Saturday, May 12, 2007

Canada's Number 5 and 6 Accounting Firms Call Off Merger Talks

We had blogged earlier that the number 5 and number 6 accounting firms in Canada, namely BDO Dunwoody LLP and Grant Thornton LLP had started talks to merge their practices to become one of the largest accounting firms in the country and a clear alternative to the Big Four firms. Culture clash and amicable settlement of monies/rights between partners were two potential risks which we thought could put a spanner in the works.

Now the Big Four firms can rest with some ease.

Yesterday we see news reports that these firms’ Boards announced plans to end their merger discussions. There was no specific reasons stated which led to cessation of discussions. While the advantages of merger were clear, so it appeared did the challenges of coming together.

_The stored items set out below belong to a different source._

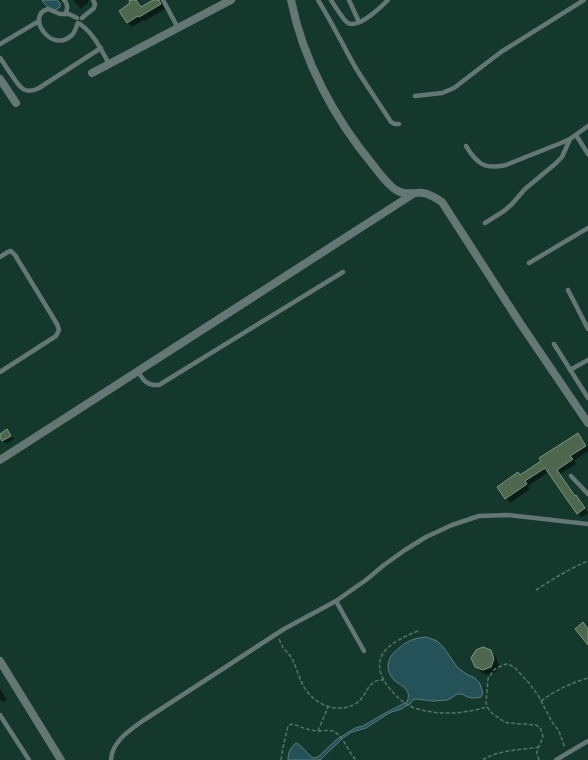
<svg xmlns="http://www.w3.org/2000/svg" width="588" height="760" font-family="'DM Sans',sans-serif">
  <rect width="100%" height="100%" fill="#14392c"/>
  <g fill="#255159" stroke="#5a7f82">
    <path d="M42 0H57L60 3V7L55 10C49 8 45 6 42 0Z"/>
    <path d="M426 637 437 641 444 648 457 667 466 674 475 678 480 684 483 693 481 697C473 699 468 698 462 694H457L453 697 447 700 433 701 416 699 413 700 410 704 401 709 389 713 366 728 352 732 343 738 320 760H288C288 753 290 748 296 743 303 746 307 754 313 758L318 757 336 740 347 733 355 728 363 726 387 712 407 702C408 699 409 696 408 693 407 688 399 684 395 681 384 670 387 657 398 649 407 641 414 638 426 637Z"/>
  </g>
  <g fill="#0007">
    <path d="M73 0H88L89 2 81 9Z"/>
    <path d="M134 0H136L142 8 155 0H162L165 9 145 21 143 20 132 27 128 23 120 12Z"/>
    <path d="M7 431 14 439 6 444 3 441 0 435Z"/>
    <path d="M578 434 582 438 588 447V451L574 461 576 464 560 474 588 513 582 517 577 513 549 472 528 486 530 489 510 503 506 498 518 473 521 475 542 461Z"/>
    <path d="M490 651 496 657 499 665 496 672 488 675 481 672 476 666Z"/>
    <path d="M0 688 7 700 3 702 0 699Z"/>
  </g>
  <g fill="#4e6850" stroke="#7d987e">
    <path d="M129 0H136L141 7 153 0H159L161 4 139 17 138 16 127 23 119 11 130 3Z"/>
    <path d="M7 429 11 436 2 441 0 438V434Z"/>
    <path d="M578 433 586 446 570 456 573 459 557 470 575 496 576 495 585 508 577 514 545 468 525 481 527 484 505 499 497 487 518 472 520 475 541 461 539 458Z"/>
    <path d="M583 622 588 629V645L575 629Z"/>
    <path d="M483 647 491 650 494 659 491 667 483 670 475 667 471 658 476 650Z"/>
  </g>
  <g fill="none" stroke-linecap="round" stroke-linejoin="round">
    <g stroke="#557569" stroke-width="1.5" stroke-dasharray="4 2" stroke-linecap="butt">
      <path d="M536 590C553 579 569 569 588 561"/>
      <path d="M418 631C393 641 366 655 387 685 394 694 401 702 412 707 436 716 462 714 487 707"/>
      <path d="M279 639C281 643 282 647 285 650 287 652 289 654 291 657 296 665 298 676 303 685 312 703 336 715 355 704 368 697 366 679 384 680"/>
      <path d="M541 701C556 690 571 683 588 678"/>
      <path d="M318 731 328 707"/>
      <path d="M281 760 283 747 288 726 292 724C302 727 309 731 319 731 325 731 330 729 335 732 345 739 348 752 356 760"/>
      <path d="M483 760C497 750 522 750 539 747"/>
      <path d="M539 760 537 754V751L543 737 542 732 540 728 536 725 508 723 503 721 492 713 487 707 486 703 488 679 491 674 495 669 501 666 506 664 510 665 515 668 529 683 538 695 552 722 559 731 565 748"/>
    </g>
    <g stroke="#647775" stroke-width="4.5">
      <path d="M64 0C68 4 68 9 65 14"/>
      <path d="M163 0 178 28"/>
      <path d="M318 0C331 21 342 43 354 65 366 85 379 103 391 122L395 124H399"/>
      <path d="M331 0C335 6 343 20 348 23 358 29 381 7 388 0"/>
      <path d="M349 0 359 22"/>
      <path d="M77 18 69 14H60L48 9C25 15 51 55 72 35 75 32 76 27 78 23"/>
      <path d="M82 18 94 8 95 4 93 0"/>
      <path d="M80 24C94 34 101 49 109 64"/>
      <path d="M0 44 39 21"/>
      <path d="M0 58C4 63 7 69 11 74 19 86 24 96 39 88L101 48"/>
      <path d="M415 96 442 93 454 88 501 52 584 0"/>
      <path d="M576 135 588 154"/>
      <path d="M466 146C477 164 485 170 506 165L561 143 570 139 588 126"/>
      <path d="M485 223 504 211 512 204 525 189 555 164 562 157 570 139"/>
      <path d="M0 257 8 252 11 251 15 255 57 324 59 330 56 336 0 372"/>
      <path d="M529 263 588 228"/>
      <path d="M568 290 588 329"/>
      <path d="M554 344 588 398"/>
      <path d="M570 370 588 360"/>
      <path d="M138 371C143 381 148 386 159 385L343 272"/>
      <path d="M571 476 588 494"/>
      <path d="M336 601 364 651"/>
      <path d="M0 715 29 760"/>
      <path d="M111 760C112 741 130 730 144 720L284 629 336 601 366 580 384 565 405 550 426 537 452 525 479 516 507 515 588 524"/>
      <path d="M556 760 588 741"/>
    </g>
    <g stroke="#647775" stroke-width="8">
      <path d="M291 0C303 60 334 118 373 165 380 174 387 184 396 190 406 196 413 192 423 193 430 194 436 198 442 202L520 323 588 423"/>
      <path d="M92 73 231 0"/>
      <path d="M0 79 16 103"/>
      <path d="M0 460 413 194"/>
      <path d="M0 661 61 760"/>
    </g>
  </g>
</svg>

The press release says,” The due diligence process had proceeded amicably and with the cooperation of both firms, but despite best efforts the two firms were unable to overcome the challenges, and therefore were unable to complete the process to the satisfaction of all

Somehow we believe that the parties could not fully put their heads together on how power, organization and profits were going to be shared. We look to our readers to see if they have any insights on why this merger did not go through as planned.

1 comment:

Anonymous said...

This seemed like a great idea--BDO was weak in Quebec and Atlantic Canada and GT was strong there. But this was probably doomed from the start. Both BDO and GT had their own international affiliates and without a worldwide merger, they would have needed to choose one over the other. So each stood to lose a lot of international referral work if they merged. BDO has a much more decentralized structure than GT. GT took more from each partner for the central "pot", which may have been hard for BDO to swallow. BDO has offices in every whistle stop in Ontario--some with only one partner. Likewise GT has offices in every whistle stop in Atlantic Canada. BDO has always had an aggessive management style. When they merged with Ward Mallette, they called it BDO Dunwoody Ward Mallette for awhile, but eventually WM disappeared from the name. BDO generally puts work ahead of personal life for partners. At one time, BDO actually had a written guideline that partnership meant enduring "personal inconvenience" for the sake of the firm. But the kicker was probabaly the pension arrangements that BDO had, with several partners entitled to over $500K per year of pension payments; of course this is an unfunded liability. GT partners would have had to agree to guarantee funding for those payments. Also, BDO and GT are both schizophrenic firms. They each want to be the alternative to the Big 4, auditing public companies, but then how do you convince the one partner office in Wiarton or Wingham Ontario, population 2,400 each, to accept the risk of auditing billion dollar companies? Especially when one of the predecessor firms to GT, Pannell Kerr etc. almost went under in the 80s. Their bank actually called the Calgary office loans and the Calgary partners overdrew their capital accounts and ran off leaving the other partners to pay their bills. Lots of the partners from that era are still around and are gun shy.